■ **Task item**
Consider the records below. How many of their lines include the word "Sheetfile"? State the number and nothing else.

■ **Input data**
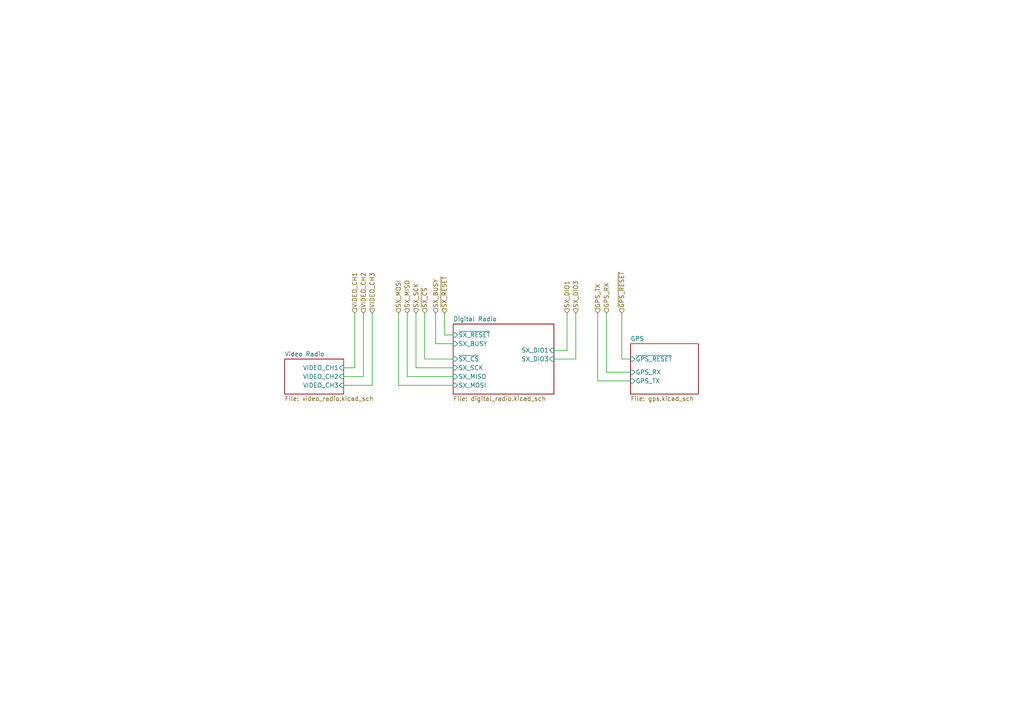
<source format=kicad_sch>
(kicad_sch (version 20230121) (generator eeschema)

  (uuid f2c98292-0bfe-4ccb-9c16-c02d92955670)

  (paper "A4")

  


  (wire (pts (xy 160.655 101.6) (xy 164.465 101.6))
    (stroke (width 0) (type default))
    (uuid 00045a8b-a05f-43f7-a359-b0421ea8a7fa)
  )
  (wire (pts (xy 182.88 110.49) (xy 173.355 110.49))
    (stroke (width 0) (type default))
    (uuid 03c42623-7059-4525-a8d9-adf6d08ae1f4)
  )
  (wire (pts (xy 107.95 111.76) (xy 107.95 90.805))
    (stroke (width 0) (type default))
    (uuid 0bafaa9e-6783-4fca-b104-b6a3d715e2f5)
  )
  (wire (pts (xy 118.11 109.22) (xy 118.11 90.805))
    (stroke (width 0) (type default))
    (uuid 12b192a0-2874-4bdc-ab8b-3a9fb752ec4d)
  )
  (wire (pts (xy 99.695 111.76) (xy 107.95 111.76))
    (stroke (width 0) (type default))
    (uuid 16356fbe-63a2-429c-b6fb-7595fcbe7945)
  )
  (wire (pts (xy 180.34 90.805) (xy 180.34 104.14))
    (stroke (width 0) (type default))
    (uuid 1b5c7a8f-7574-49bb-aacb-5d186c7b8fe0)
  )
  (wire (pts (xy 99.695 106.68) (xy 102.87 106.68))
    (stroke (width 0) (type default))
    (uuid 265c24a9-f53c-4bc8-a980-5aa072a7cdcc)
  )
  (wire (pts (xy 126.365 99.695) (xy 131.445 99.695))
    (stroke (width 0) (type default))
    (uuid 26c0223d-7d95-41d0-b6eb-2c6af547659e)
  )
  (wire (pts (xy 167.005 104.14) (xy 160.655 104.14))
    (stroke (width 0) (type default))
    (uuid 29e84472-57ec-44e2-b8ce-6b133de36583)
  )
  (wire (pts (xy 164.465 101.6) (xy 164.465 90.805))
    (stroke (width 0) (type default))
    (uuid 3e40a393-7460-4b4b-83ec-1bcfec6178d1)
  )
  (wire (pts (xy 173.355 110.49) (xy 173.355 90.805))
    (stroke (width 0) (type default))
    (uuid 581e2b17-d8eb-4edb-ab50-c40ba902ae9f)
  )
  (wire (pts (xy 175.895 90.805) (xy 175.895 107.95))
    (stroke (width 0) (type default))
    (uuid 67fd38e2-ea94-4872-af9f-76334f0e646a)
  )
  (wire (pts (xy 128.905 97.155) (xy 128.905 90.805))
    (stroke (width 0) (type default))
    (uuid 83ff4d7e-0737-43a0-9c3a-4fd999028216)
  )
  (wire (pts (xy 131.445 97.155) (xy 128.905 97.155))
    (stroke (width 0) (type default))
    (uuid 8ddc947a-5b4e-47d9-b51f-bf78d11a5767)
  )
  (wire (pts (xy 126.365 90.805) (xy 126.365 99.695))
    (stroke (width 0) (type default))
    (uuid 8eedb972-9a20-4796-ae3c-8aa224ebdf71)
  )
  (wire (pts (xy 175.895 107.95) (xy 182.88 107.95))
    (stroke (width 0) (type default))
    (uuid 9889d2f6-2762-4440-b183-531c3d425521)
  )
  (wire (pts (xy 131.445 104.14) (xy 123.19 104.14))
    (stroke (width 0) (type default))
    (uuid 990c34c3-00d0-40f1-bd7a-8895833282b1)
  )
  (wire (pts (xy 105.41 109.22) (xy 99.695 109.22))
    (stroke (width 0) (type default))
    (uuid a3596ca9-6bcf-43d5-bc75-d7f365f65e43)
  )
  (wire (pts (xy 120.65 90.805) (xy 120.65 106.68))
    (stroke (width 0) (type default))
    (uuid b9f22cdc-00b0-4a86-a443-a00b04567996)
  )
  (wire (pts (xy 105.41 90.805) (xy 105.41 109.22))
    (stroke (width 0) (type default))
    (uuid ba8bb762-f9a3-41d2-b670-ae5ff8b67162)
  )
  (wire (pts (xy 131.445 109.22) (xy 118.11 109.22))
    (stroke (width 0) (type default))
    (uuid bf378fd8-53a6-4efd-b25b-9fb0d61f32a0)
  )
  (wire (pts (xy 123.19 104.14) (xy 123.19 90.805))
    (stroke (width 0) (type default))
    (uuid c8261459-7b96-4029-abdf-419b97e28191)
  )
  (wire (pts (xy 115.57 111.76) (xy 131.445 111.76))
    (stroke (width 0) (type default))
    (uuid d7443e1e-6af1-442c-bbc6-7f2d578aceb5)
  )
  (wire (pts (xy 167.005 90.805) (xy 167.005 104.14))
    (stroke (width 0) (type default))
    (uuid e16732c3-e1b6-4a5a-8658-dd6b4af5ee6c)
  )
  (wire (pts (xy 115.57 90.805) (xy 115.57 111.76))
    (stroke (width 0) (type default))
    (uuid e1fa8bbc-5a2c-43b7-9535-6b9b3b1b9ce1)
  )
  (wire (pts (xy 180.34 104.14) (xy 182.88 104.14))
    (stroke (width 0) (type default))
    (uuid f1be4eba-71c0-44a2-9abd-84b9a82fcb3d)
  )
  (wire (pts (xy 102.87 106.68) (xy 102.87 90.805))
    (stroke (width 0) (type default))
    (uuid f9d473ed-4389-4c3c-9fce-17ea288a896f)
  )
  (wire (pts (xy 120.65 106.68) (xy 131.445 106.68))
    (stroke (width 0) (type default))
    (uuid ff2bc26b-c68a-4870-93c4-9a2cf9943487)
  )

  (hierarchical_label "SX_MOSI" (shape input) (at 115.57 90.805 90) (fields_autoplaced)
    (effects (font (size 1.27 1.27)) (justify left))
    (uuid 1407219f-0962-494d-91ef-eb058a92fb32)
  )
  (hierarchical_label "VIDEO_CH3" (shape input) (at 107.95 90.805 90) (fields_autoplaced)
    (effects (font (size 1.27 1.27)) (justify left))
    (uuid 2dd4a843-449c-45da-ab7e-32bdb55ebd67)
  )
  (hierarchical_label "SX_BUSY" (shape input) (at 126.365 90.805 90) (fields_autoplaced)
    (effects (font (size 1.27 1.27)) (justify left))
    (uuid 5aa06c73-dfaf-443c-8daa-458640426910)
  )
  (hierarchical_label "SX_MISO" (shape input) (at 118.11 90.805 90) (fields_autoplaced)
    (effects (font (size 1.27 1.27)) (justify left))
    (uuid 5e01956c-8b00-4103-a196-005e9e4d658f)
  )
  (hierarchical_label "VIDEO_CH1" (shape input) (at 102.87 90.805 90) (fields_autoplaced)
    (effects (font (size 1.27 1.27)) (justify left))
    (uuid 6e498c73-a6b2-4d6e-b5cd-e8a1fd1f3682)
  )
  (hierarchical_label "~{SX_RESET}" (shape input) (at 128.905 90.805 90) (fields_autoplaced)
    (effects (font (size 1.27 1.27)) (justify left))
    (uuid 74145da8-907d-49d1-912e-51a5bc33610c)
  )
  (hierarchical_label "SX_DIO1" (shape input) (at 164.465 90.805 90) (fields_autoplaced)
    (effects (font (size 1.27 1.27)) (justify left))
    (uuid 766ac0c3-538c-4fa0-a8c4-7de8afed9001)
  )
  (hierarchical_label "~{GPS_RESET}" (shape input) (at 180.34 90.805 90) (fields_autoplaced)
    (effects (font (size 1.27 1.27)) (justify left))
    (uuid 881f5eb2-f8c2-4b7f-9915-8f7216e18e2d)
  )
  (hierarchical_label "VIDEO_CH2" (shape input) (at 105.41 90.805 90) (fields_autoplaced)
    (effects (font (size 1.27 1.27)) (justify left))
    (uuid 89b2ca49-d20f-4bb5-b05a-ec19560cef11)
  )
  (hierarchical_label "~{SX_CS}" (shape input) (at 123.19 90.805 90) (fields_autoplaced)
    (effects (font (size 1.27 1.27)) (justify left))
    (uuid 8f900f23-88b3-4ea0-845b-8ae0561ec415)
  )
  (hierarchical_label "GPS_RX" (shape input) (at 175.895 90.805 90) (fields_autoplaced)
    (effects (font (size 1.27 1.27)) (justify left))
    (uuid 9e577bd0-d323-45ae-856e-0acb40bbb939)
  )
  (hierarchical_label "GPS_TX" (shape input) (at 173.355 90.805 90) (fields_autoplaced)
    (effects (font (size 1.27 1.27)) (justify left))
    (uuid ca0ceb34-43b4-4b69-8c9f-6bca3a2661b2)
  )
  (hierarchical_label "SX_SCK" (shape input) (at 120.65 90.805 90) (fields_autoplaced)
    (effects (font (size 1.27 1.27)) (justify left))
    (uuid d1025a07-12b7-42e8-b177-7b72c2e23f4e)
  )
  (hierarchical_label "SX_DIO3" (shape input) (at 167.005 90.805 90) (fields_autoplaced)
    (effects (font (size 1.27 1.27)) (justify left))
    (uuid e6133d64-70aa-43b1-a7d0-1bbd43b88bbb)
  )

  (sheet (at 131.445 93.98) (size 29.21 20.32) (fields_autoplaced)
    (stroke (width 0.1524) (type solid))
    (fill (color 0 0 0 0.0000))
    (uuid 4c996395-475f-4d0c-b9b5-e591e022b2b7)
    (property "Sheetname" "Digital Radio" (at 131.445 93.2684 0)
      (effects (font (size 1.27 1.27)) (justify left bottom))
    )
    (property "Sheetfile" "digital_radio.kicad_sch" (at 131.445 114.8846 0)
      (effects (font (size 1.27 1.27)) (justify left top))
    )
    (pin "~{SX_RESET}" input (at 131.445 97.155 180)
      (effects (font (size 1.27 1.27)) (justify left))
      (uuid efd151da-f386-43db-8717-ccdd1510a911)
    )
    (pin "SX_BUSY" input (at 131.445 99.695 180)
      (effects (font (size 1.27 1.27)) (justify left))
      (uuid 840851de-0b3f-455f-ad3b-f8384781f9f5)
    )
    (pin "~{SX_CS}" input (at 131.445 104.14 180)
      (effects (font (size 1.27 1.27)) (justify left))
      (uuid 346d9711-058f-4957-a7f3-7ab379d5090f)
    )
    (pin "SX_SCK" input (at 131.445 106.68 180)
      (effects (font (size 1.27 1.27)) (justify left))
      (uuid 385db9fd-5c4a-49ea-9bb2-738bdbf1ea7a)
    )
    (pin "SX_MISO" input (at 131.445 109.22 180)
      (effects (font (size 1.27 1.27)) (justify left))
      (uuid 838ae86f-a4b0-4245-a192-dd7094dfffb3)
    )
    (pin "SX_MOSI" input (at 131.445 111.76 180)
      (effects (font (size 1.27 1.27)) (justify left))
      (uuid 0d0a67fc-541e-4a22-a2bb-08e3c050b722)
    )
    (pin "SX_DIO3" input (at 160.655 104.14 0)
      (effects (font (size 1.27 1.27)) (justify right))
      (uuid 4bfe6a64-4d69-4b2a-9cdd-682ff3700369)
    )
    (pin "SX_DIO1" input (at 160.655 101.6 0)
      (effects (font (size 1.27 1.27)) (justify right))
      (uuid cc8fa49e-282c-4dfc-a15e-27cdae81ca6f)
    )
    (instances
      (project "drone"
        (path "/71f6a5b4-1ac6-435b-9486-30b16ab86e62/2e2f0630-931b-41b8-92d3-42a602c66e93" (page "4"))
      )
    )
  )

  (sheet (at 82.55 104.14) (size 17.145 10.16) (fields_autoplaced)
    (stroke (width 0.1524) (type solid))
    (fill (color 0 0 0 0.0000))
    (uuid 694e0800-6db4-4e4c-b43a-41e3ef4399ba)
    (property "Sheetname" "Video Radio" (at 82.55 103.4284 0)
      (effects (font (size 1.27 1.27)) (justify left bottom))
    )
    (property "Sheetfile" "video_radio.kicad_sch" (at 82.55 114.8846 0)
      (effects (font (size 1.27 1.27)) (justify left top))
    )
    (pin "VIDEO_CH3" input (at 99.695 111.76 0)
      (effects (font (size 1.27 1.27)) (justify right))
      (uuid 2f3bb698-13e0-499f-8dba-4799b30b22e9)
    )
    (pin "VIDEO_CH2" input (at 99.695 109.22 0)
      (effects (font (size 1.27 1.27)) (justify right))
      (uuid 4a2b27df-f78a-4ed1-a5ce-2b3010a45211)
    )
    (pin "VIDEO_CH1" input (at 99.695 106.68 0)
      (effects (font (size 1.27 1.27)) (justify right))
      (uuid f1ab3c4a-249e-4870-8d04-113e2ccf73e6)
    )
    (instances
      (project "drone"
        (path "/71f6a5b4-1ac6-435b-9486-30b16ab86e62/2e2f0630-931b-41b8-92d3-42a602c66e93" (page "3"))
      )
    )
  )

  (sheet (at 182.88 99.695) (size 19.685 14.605) (fields_autoplaced)
    (stroke (width 0.1524) (type solid))
    (fill (color 0 0 0 0.0000))
    (uuid a99685b7-31d7-4ebb-93d9-4f545c8eea50)
    (property "Sheetname" "GPS" (at 182.88 98.9834 0)
      (effects (font (size 1.27 1.27)) (justify left bottom))
    )
    (property "Sheetfile" "gps.kicad_sch" (at 182.88 114.8846 0)
      (effects (font (size 1.27 1.27)) (justify left top))
    )
    (pin "GPS_RX" input (at 182.88 107.95 180)
      (effects (font (size 1.27 1.27)) (justify left))
      (uuid 123f1884-9af4-41dd-b210-de5a4c708330)
    )
    (pin "~{GPS_RESET}" input (at 182.88 104.14 180)
      (effects (font (size 1.27 1.27)) (justify left))
      (uuid ac76fbad-a99b-487e-8b5a-f43aacc49a13)
    )
    (pin "GPS_TX" input (at 182.88 110.49 180)
      (effects (font (size 1.27 1.27)) (justify left))
      (uuid 8a382354-796a-4cb8-8e17-4fb81d72f191)
    )
    (instances
      (project "drone"
        (path "/71f6a5b4-1ac6-435b-9486-30b16ab86e62/2e2f0630-931b-41b8-92d3-42a602c66e93" (page "5"))
      )
    )
  )
)

</source>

■ **Answer to the exercise**
3